■ WORK REQUEST ■
Please copy each line below that contains the word "method".
== Segment start ==
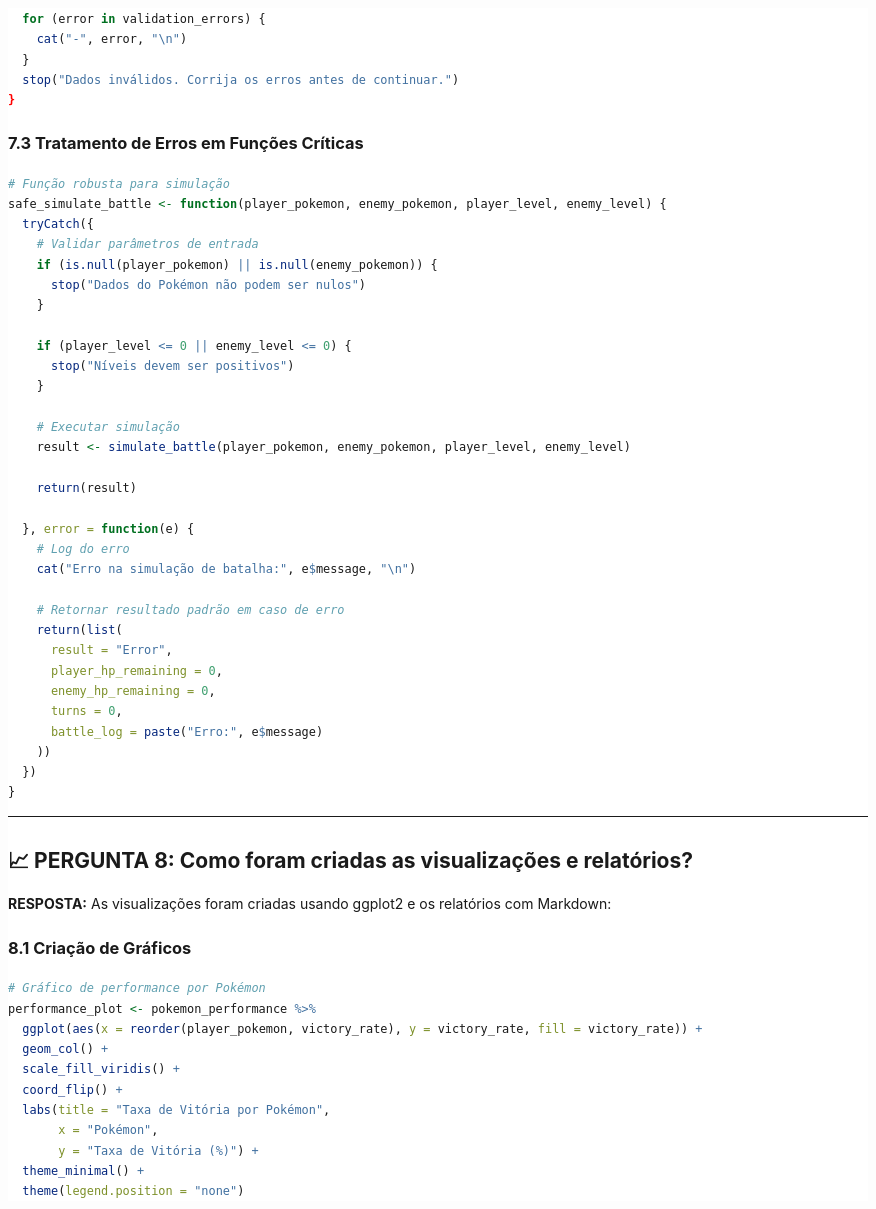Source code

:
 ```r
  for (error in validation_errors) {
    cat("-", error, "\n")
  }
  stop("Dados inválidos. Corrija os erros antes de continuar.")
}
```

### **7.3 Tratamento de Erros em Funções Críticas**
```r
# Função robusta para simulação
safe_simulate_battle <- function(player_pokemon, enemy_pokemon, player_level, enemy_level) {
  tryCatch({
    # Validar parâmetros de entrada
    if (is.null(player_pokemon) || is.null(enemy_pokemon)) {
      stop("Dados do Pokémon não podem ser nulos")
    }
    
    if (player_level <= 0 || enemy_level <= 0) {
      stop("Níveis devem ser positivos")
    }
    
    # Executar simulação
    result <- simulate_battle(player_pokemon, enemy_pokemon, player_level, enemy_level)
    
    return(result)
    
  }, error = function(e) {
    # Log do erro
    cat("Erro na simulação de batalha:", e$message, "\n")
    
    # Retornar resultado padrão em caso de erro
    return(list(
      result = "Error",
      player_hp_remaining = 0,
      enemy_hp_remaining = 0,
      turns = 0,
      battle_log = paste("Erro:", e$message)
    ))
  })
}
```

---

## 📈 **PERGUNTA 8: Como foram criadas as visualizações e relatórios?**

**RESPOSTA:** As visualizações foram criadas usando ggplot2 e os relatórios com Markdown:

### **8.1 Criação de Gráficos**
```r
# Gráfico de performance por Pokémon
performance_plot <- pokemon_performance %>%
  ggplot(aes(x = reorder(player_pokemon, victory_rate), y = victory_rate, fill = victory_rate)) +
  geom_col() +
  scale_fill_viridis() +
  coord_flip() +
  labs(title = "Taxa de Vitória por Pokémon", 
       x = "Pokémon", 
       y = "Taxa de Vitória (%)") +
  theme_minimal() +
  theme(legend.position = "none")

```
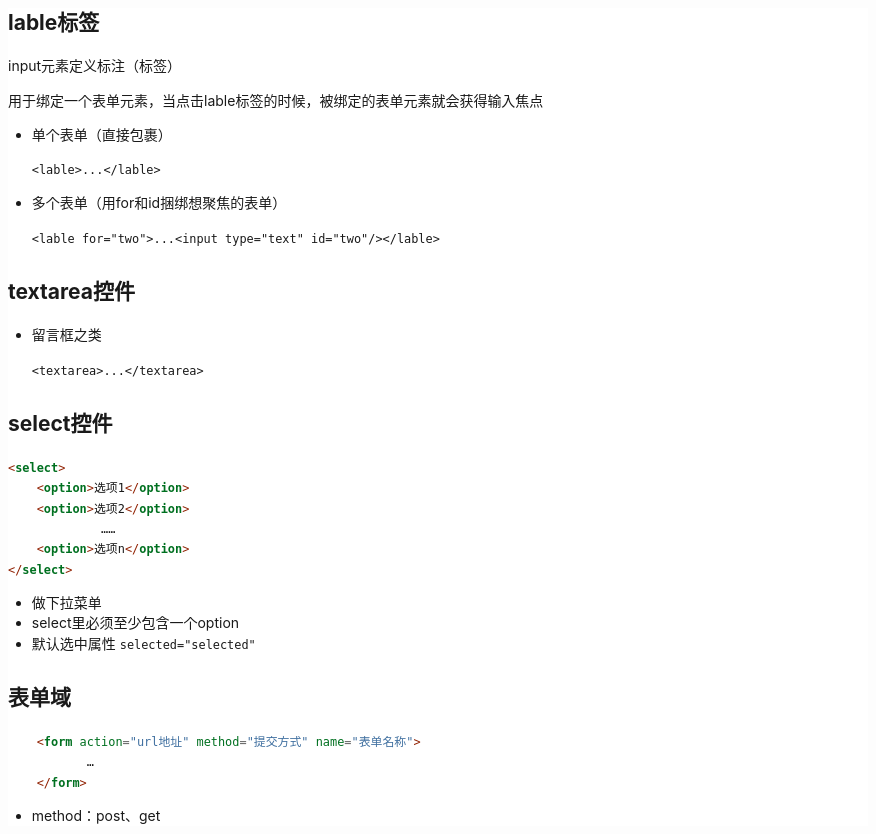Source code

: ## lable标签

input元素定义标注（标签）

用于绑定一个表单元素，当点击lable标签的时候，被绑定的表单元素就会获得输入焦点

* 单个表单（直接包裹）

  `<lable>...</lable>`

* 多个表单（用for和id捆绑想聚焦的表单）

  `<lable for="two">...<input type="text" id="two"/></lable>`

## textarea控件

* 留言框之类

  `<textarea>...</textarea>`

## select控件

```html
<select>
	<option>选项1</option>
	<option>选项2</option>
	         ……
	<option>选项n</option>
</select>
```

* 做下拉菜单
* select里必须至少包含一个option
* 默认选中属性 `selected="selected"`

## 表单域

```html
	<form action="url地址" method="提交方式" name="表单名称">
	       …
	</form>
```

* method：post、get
== Segment end ==
■ RESPONSE ■
	<form action="url地址" method="提交方式" name="表单名称">
* method：post、get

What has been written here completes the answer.